Growing demand for AI hardware has tipped the balance of power.
The global AI boom has reshaped the semiconductor industry, turning it from a competitive landscape into a battleground for pricing. Korean media reports indicate that Samsung and TSMC are aggressively capitalizing on their limited production capacity to dominate the market. This widespread price hike directly reflects a fundamental shift: the industry has transitioned from a demand-driven model, where customers set the terms, to one where suppliers wield absolute power.
Before AI infrastructure plunged supply chains into chaos, companies like TSMC were forced to negotiate with tech giants such as Apple.

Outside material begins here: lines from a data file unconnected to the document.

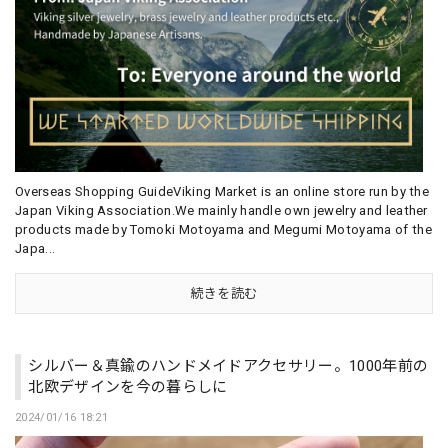
Overseas Shopping GuideViking Market is an online store run by the
Japan Viking Association.We mainly handle own jewelry and leather
products made by Tomoki Motoyama and Megumi Motoyama of the
Japa...
続きを読む
シルバー＆真鍮のハンドメイドアクセサリー。1000年前の
北欧デザインを今の暮らしに
2024/01/16 18:21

Clients would secure production capacity in exchange for commitments on future product launches.
That balance, however, has now crumbled. Analysts assert that AI's demand for various process technologies critically exceeds the available supply. This effectively gives TSMC and Samsung a green light to manipulate prices. They can raise stakes, ensuring only the deepest-pocketed players can secure the necessary chip production capacity.
A recent report revealed significant price hikes and a clear divergence in strategies. TSMC is implementing broad, across-the-board increases, even impacting older 7nm process nodes by 5–10%. Samsung, however, has opted for a more targeted, surgical strike.
The Korean manufacturer has focused its price increases (around 15%) exclusively on critical nodes: 5nm and 4nm. This is a shrewd, calculated move, allowing Samsung to fully exploit the market's urgent demand for the newest and most costly AI technologies. Put simply, 5nm and 4nm are currently the most prevalent process technologies, forming the foundation for modern GPUs, CPUs, SoCs, and more.
The escalating costs of new technologies are nothing more than a pretext for overtly monopolistic policies. When TSMC was forced to issue a standard statement about the "strategic nature" of its prices, it was, in fact, simply denying the obvious. These corporations' current pricing strategies aren't about serving the market; they're about dominating it. They dictate the terms, and companies like Apple, NVIDIA, and AMD acquiesce because they simply have no other choice.